--- YOUR GOAL ---
Turn every line of the material below into a Markdown table with two columns, "Row" for a running number and "Entry" for the line itself, leaving out any blank lines.
>> begin THE INPUT
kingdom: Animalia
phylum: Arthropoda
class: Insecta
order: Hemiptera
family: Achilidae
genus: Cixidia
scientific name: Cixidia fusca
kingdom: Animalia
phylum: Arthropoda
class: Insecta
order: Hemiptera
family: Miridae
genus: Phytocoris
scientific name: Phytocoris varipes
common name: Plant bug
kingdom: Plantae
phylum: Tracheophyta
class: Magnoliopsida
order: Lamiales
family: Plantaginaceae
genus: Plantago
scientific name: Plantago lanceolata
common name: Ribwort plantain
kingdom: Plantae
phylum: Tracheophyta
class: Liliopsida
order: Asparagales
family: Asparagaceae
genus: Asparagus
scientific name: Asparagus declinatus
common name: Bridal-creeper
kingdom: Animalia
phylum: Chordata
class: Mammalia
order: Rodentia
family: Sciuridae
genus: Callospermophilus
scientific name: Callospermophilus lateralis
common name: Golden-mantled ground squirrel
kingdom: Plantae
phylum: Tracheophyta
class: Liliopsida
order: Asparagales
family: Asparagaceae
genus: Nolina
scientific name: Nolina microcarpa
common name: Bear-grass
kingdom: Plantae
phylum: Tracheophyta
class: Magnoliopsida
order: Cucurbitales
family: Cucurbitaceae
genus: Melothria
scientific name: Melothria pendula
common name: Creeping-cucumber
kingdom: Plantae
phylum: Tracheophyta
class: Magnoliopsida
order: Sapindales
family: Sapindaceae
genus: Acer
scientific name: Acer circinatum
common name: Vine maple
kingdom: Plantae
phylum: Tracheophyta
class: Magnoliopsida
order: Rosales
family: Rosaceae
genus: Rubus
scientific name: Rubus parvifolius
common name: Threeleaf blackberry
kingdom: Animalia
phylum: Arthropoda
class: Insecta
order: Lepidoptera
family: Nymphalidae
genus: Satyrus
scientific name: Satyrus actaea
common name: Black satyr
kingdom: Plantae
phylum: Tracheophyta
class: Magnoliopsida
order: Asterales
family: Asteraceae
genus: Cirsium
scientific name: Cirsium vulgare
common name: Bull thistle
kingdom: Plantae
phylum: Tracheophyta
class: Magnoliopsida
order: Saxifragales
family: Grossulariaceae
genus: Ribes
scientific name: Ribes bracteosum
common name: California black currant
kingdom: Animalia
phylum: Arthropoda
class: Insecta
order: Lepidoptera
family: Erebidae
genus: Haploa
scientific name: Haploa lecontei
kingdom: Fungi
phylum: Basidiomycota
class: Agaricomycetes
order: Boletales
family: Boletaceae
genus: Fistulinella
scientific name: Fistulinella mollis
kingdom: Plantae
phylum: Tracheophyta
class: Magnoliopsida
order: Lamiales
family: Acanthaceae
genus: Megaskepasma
>> end THE INPUT
--- THE REPLY ---
| Row | Entry |
|---|---|
| 1 | kingdom: Animalia |
| 2 | phylum: Arthropoda |
| 3 | class: Insecta |
| 4 | order: Hemiptera |
| 5 | family: Achilidae |
| 6 | genus: Cixidia |
| 7 | scientific name: Cixidia fusca |
| 8 | kingdom: Animalia |
| 9 | phylum: Arthropoda |
| 10 | class: Insecta |
| 11 | order: Hemiptera |
| 12 | family: Miridae |
| 13 | genus: Phytocoris |
| 14 | scientific name: Phytocoris varipes |
| 15 | common name: Plant bug |
| 16 | kingdom: Plantae |
| 17 | phylum: Tracheophyta |
| 18 | class: Magnoliopsida |
| 19 | order: Lamiales |
| 20 | family: Plantaginaceae |
| 21 | genus: Plantago |
| 22 | scientific name: Plantago lanceolata |
| 23 | common name: Ribwort plantain |
| 24 | kingdom: Plantae |
| 25 | phylum: Tracheophyta |
| 26 | class: Liliopsida |
| 27 | order: Asparagales |
| 28 | family: Asparagaceae |
| 29 | genus: Asparagus |
| 30 | scientific name: Asparagus declinatus |
| 31 | common name: Bridal-creeper |
| 32 | kingdom: Animalia |
| 33 | phylum: Chordata |
| 34 | class: Mammalia |
| 35 | order: Rodentia |
| 36 | family: Sciuridae |
| 37 | genus: Callospermophilus |
| 38 | scientific name: Callospermophilus lateralis |
| 39 | common name: Golden-mantled ground squirrel |
| 40 | kingdom: Plantae |
| 41 | phylum: Tracheophyta |
| 42 | class: Liliopsida |
| 43 | order: Asparagales |
| 44 | family: Asparagaceae |
| 45 | genus: Nolina |
| 46 | scientific name: Nolina microcarpa |
| 47 | common name: Bear-grass |
| 48 | kingdom: Plantae |
| 49 | phylum: Tracheophyta |
| 50 | class: Magnoliopsida |
| 51 | order: Cucurbitales |
| 52 | family: Cucurbitaceae |
| 53 | genus: Melothria |
| 54 | scientific name: Melothria pendula |
| 55 | common name: Creeping-cucumber |
| 56 | kingdom: Plantae |
| 57 | phylum: Tracheophyta |
| 58 | class: Magnoliopsida |
| 59 | order: Sapindales |
| 60 | family: Sapindaceae |
| 61 | genus: Acer |
| 62 | scientific name: Acer circinatum |
| 63 | common name: Vine maple |
| 64 | kingdom: Plantae |
| 65 | phylum: Tracheophyta |
| 66 | class: Magnoliopsida |
| 67 | order: Rosales |
| 68 | family: Rosaceae |
| 69 | genus: Rubus |
| 70 | scientific name: Rubus parvifolius |
| 71 | common name: Threeleaf blackberry |
| 72 | kingdom: Animalia |
| 73 | phylum: Arthropoda |
| 74 | class: Insecta |
| 75 | order: Lepidoptera |
| 76 | family: Nymphalidae |
| 77 | genus: Satyrus |
| 78 | scientific name: Satyrus actaea |
| 79 | common name: Black satyr |
| 80 | kingdom: Plantae |
| 81 | phylum: Tracheophyta |
| 82 | class: Magnoliopsida |
| 83 | order: Asterales |
| 84 | family: Asteraceae |
| 85 | genus: Cirsium |
| 86 | scientific name: Cirsium vulgare |
| 87 | common name: Bull thistle |
| 88 | kingdom: Plantae |
| 89 | phylum: Tracheophyta |
| 90 | class: Magnoliopsida |
| 91 | order: Saxifragales |
| 92 | family: Grossulariaceae |
| 93 | genus: Ribes |
| 94 | scientific name: Ribes bracteosum |
| 95 | common name: California black currant |
| 96 | kingdom: Animalia |
| 97 | phylum: Arthropoda |
| 98 | class: Insecta |
| 99 | order: Lepidoptera |
| 100 | family: Erebidae |
| 101 | genus: Haploa |
| 102 | scientific name: Haploa lecontei |
| 103 | kingdom: Fungi |
| 104 | phylum: Basidiomycota |
| 105 | class: Agaricomycetes |
| 106 | order: Boletales |
| 107 | family: Boletaceae |
| 108 | genus: Fistulinella |
| 109 | scientific name: Fistulinella mollis |
| 110 | kingdom: Plantae |
| 111 | phylum: Tracheophyta |
| 112 | class: Magnoliopsida |
| 113 | order: Lamiales |
| 114 | family: Acanthaceae |
| 115 | genus: Megaskepasma |